Oh and of course, the only "working women" are ones who work outside the home. Us stay at homers, we don't count. In the eyes of the so-called feminists, we're throwbacks to a patrairchical society, and most definately not equals. Only those who have "real" jobs count.

She said Harper's promised child-care money falls far short of what is needed: "Help with diapers maybe, but not child care."

Duh... helloooooo!!!!! Getting diapers is *part* of caring for your child, so yes, it counts, too! and for some families, having enough money to pay for those diapers and other such necessities is enough to keep one parent home with their kids. Does the money fall short? Well, yes, I suppose it does, but I'd rather see that made up in areas such as ending the tax penalties paid by single income families, which would allow us to keep more of our money in the first place. As a stay at home mother, I don't see what's equal about having my tax dollars subsidize a two income family's day care expenses, only to get penalized for choosing to stay at home.

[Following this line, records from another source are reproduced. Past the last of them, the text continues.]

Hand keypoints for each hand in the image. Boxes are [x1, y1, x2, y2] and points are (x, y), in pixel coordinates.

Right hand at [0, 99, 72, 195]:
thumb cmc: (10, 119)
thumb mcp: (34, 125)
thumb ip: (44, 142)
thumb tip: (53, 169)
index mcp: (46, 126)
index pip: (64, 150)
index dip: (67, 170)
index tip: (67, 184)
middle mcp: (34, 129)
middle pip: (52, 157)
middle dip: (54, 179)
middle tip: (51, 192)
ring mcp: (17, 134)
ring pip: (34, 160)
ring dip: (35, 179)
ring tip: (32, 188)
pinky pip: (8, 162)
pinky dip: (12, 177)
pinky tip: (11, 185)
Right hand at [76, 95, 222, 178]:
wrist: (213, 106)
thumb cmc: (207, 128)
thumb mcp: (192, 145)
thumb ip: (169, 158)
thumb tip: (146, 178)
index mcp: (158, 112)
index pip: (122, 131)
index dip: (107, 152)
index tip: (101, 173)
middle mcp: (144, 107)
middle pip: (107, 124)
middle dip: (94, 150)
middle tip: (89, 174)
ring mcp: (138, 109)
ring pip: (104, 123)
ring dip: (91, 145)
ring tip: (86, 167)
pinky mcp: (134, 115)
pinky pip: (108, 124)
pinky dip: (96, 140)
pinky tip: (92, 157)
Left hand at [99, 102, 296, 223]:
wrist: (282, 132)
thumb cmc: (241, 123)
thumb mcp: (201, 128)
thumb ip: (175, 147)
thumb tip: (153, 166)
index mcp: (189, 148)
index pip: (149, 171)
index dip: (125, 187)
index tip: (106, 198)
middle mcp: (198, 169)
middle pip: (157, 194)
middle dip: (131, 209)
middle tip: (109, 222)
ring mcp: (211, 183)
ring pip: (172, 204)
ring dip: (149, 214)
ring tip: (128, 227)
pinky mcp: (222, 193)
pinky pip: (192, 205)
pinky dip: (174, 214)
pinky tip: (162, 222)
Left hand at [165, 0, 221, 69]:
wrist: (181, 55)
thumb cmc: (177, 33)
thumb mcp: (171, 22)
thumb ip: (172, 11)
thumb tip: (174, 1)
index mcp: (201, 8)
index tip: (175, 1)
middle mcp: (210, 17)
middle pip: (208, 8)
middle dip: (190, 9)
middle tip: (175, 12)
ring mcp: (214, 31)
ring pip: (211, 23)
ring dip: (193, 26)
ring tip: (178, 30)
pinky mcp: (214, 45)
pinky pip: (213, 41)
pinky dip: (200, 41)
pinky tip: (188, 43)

Byers said women will fight for their right to accessible and affordable care.

"This government has its focus on the family all wrong," said Byers.

Personally, I think it's Byers who's got the focus on the family all wrong. Her focus seems to be targeted only at those women who work 9-5 jobs outside the home - the only ones that would be able to make use of the Liberal vision of child care. In fact, I don't see their focus as being on the family at all. Their focus seems to be entirely on jobs and careers, which are often at odds with a healthy family.

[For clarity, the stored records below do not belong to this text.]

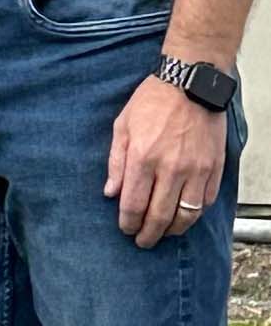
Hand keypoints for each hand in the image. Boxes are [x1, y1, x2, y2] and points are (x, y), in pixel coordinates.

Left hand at [105, 75, 230, 245]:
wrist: (190, 84)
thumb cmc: (152, 102)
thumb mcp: (122, 126)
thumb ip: (116, 163)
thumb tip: (110, 193)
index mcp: (143, 158)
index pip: (134, 205)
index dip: (128, 223)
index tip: (125, 229)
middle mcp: (171, 169)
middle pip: (160, 216)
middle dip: (149, 234)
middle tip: (143, 241)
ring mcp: (196, 171)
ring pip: (186, 215)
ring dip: (173, 230)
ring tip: (164, 234)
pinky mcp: (214, 169)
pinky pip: (206, 202)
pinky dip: (195, 214)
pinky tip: (184, 215)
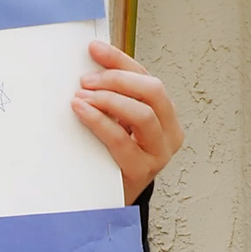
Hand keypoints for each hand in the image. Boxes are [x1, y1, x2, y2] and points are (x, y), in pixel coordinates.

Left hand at [73, 40, 184, 204]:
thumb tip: (87, 67)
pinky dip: (100, 122)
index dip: (120, 61)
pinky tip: (82, 112)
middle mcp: (169, 132)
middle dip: (117, 79)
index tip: (93, 49)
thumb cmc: (110, 158)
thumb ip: (110, 100)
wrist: (108, 202)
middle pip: (153, 91)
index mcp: (165, 114)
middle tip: (86, 80)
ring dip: (110, 99)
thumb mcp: (115, 124)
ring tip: (81, 96)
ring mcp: (159, 153)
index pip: (146, 77)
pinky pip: (122, 140)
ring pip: (143, 114)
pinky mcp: (141, 170)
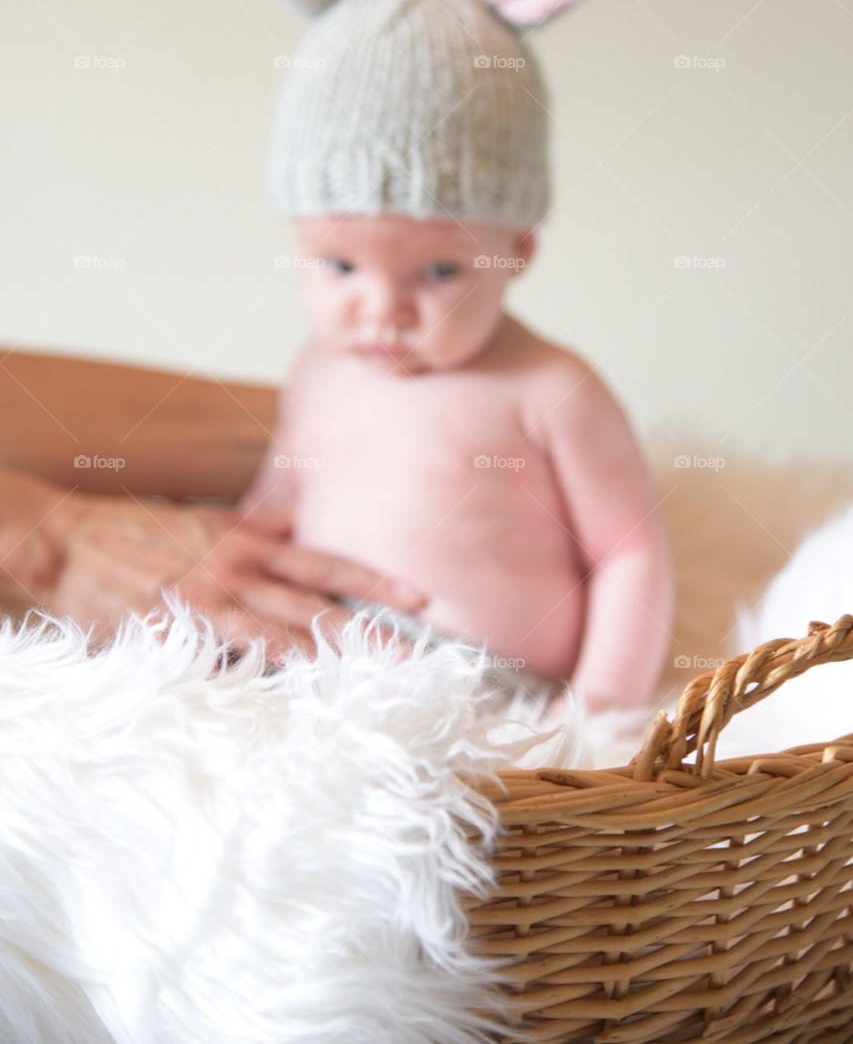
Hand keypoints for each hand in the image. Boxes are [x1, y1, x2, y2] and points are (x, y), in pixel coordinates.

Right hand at [37, 483, 426, 658]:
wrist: (72, 543)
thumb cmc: (143, 533)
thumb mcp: (208, 519)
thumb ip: (259, 524)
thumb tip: (300, 519)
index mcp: (248, 542)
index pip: (323, 562)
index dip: (372, 580)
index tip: (417, 595)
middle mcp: (235, 569)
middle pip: (313, 604)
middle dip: (365, 631)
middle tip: (411, 655)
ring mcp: (205, 603)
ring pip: (276, 635)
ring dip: (324, 660)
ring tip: (366, 682)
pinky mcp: (174, 632)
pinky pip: (222, 660)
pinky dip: (257, 677)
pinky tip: (290, 697)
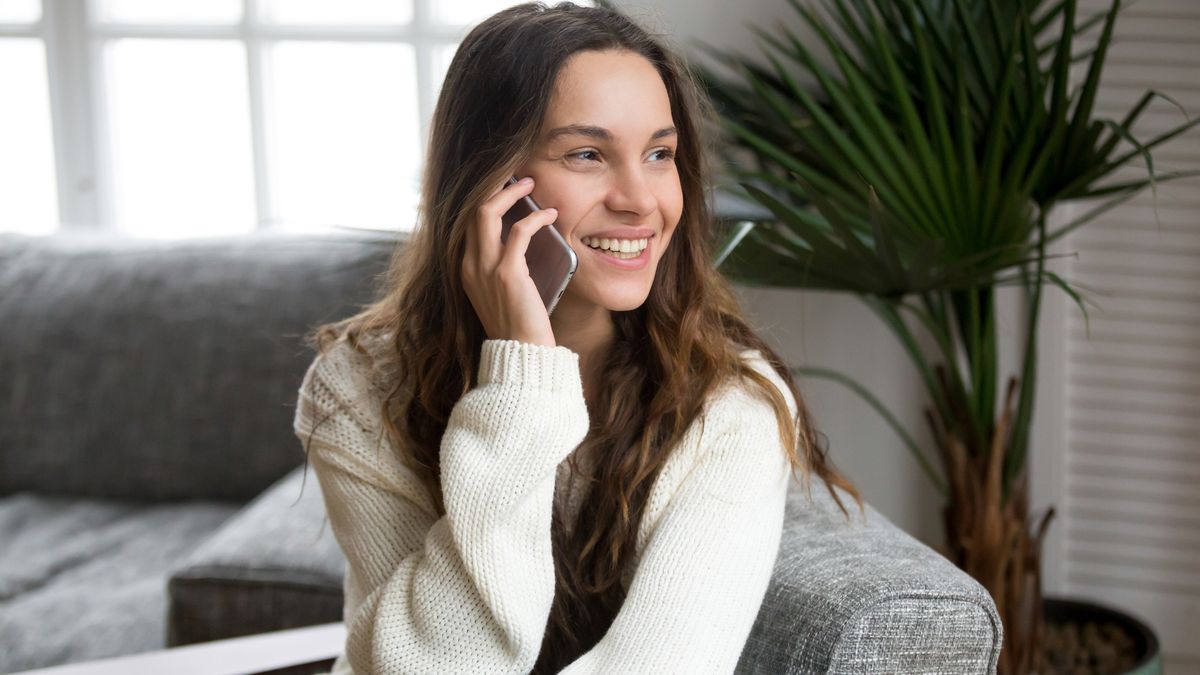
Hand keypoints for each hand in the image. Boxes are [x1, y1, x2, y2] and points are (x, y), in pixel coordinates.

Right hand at [461, 176, 557, 347]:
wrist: (521, 355)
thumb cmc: (517, 325)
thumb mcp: (499, 293)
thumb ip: (500, 267)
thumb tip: (520, 239)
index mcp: (465, 269)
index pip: (466, 223)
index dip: (485, 199)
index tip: (505, 187)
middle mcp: (469, 266)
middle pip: (470, 209)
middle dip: (493, 186)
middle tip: (517, 177)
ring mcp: (485, 269)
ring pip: (487, 212)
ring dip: (510, 191)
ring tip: (531, 184)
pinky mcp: (507, 274)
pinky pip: (519, 232)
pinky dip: (536, 218)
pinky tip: (550, 215)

The Conservative plan for child care isn't perfect, but it's a far cry closer to treating all families equally than the day care advocates are. So to the so-called women't groups that claim they speak for all women, I say you can shut up, 'cause you don't speak for me. And while you're at it, keep your hands off other people's money. My family doesn't qualify for this $1200 a year, so it's of no benefit for us at all. It will, however, be a huge benefit for many families. They are the ones who need and deserve that money. Not the day care centres that will never serve their needs anyways.

1 comment:

  1. You just made me one happy MUM!

    Thanks for the great post.. its nice someone is starting to notice!!!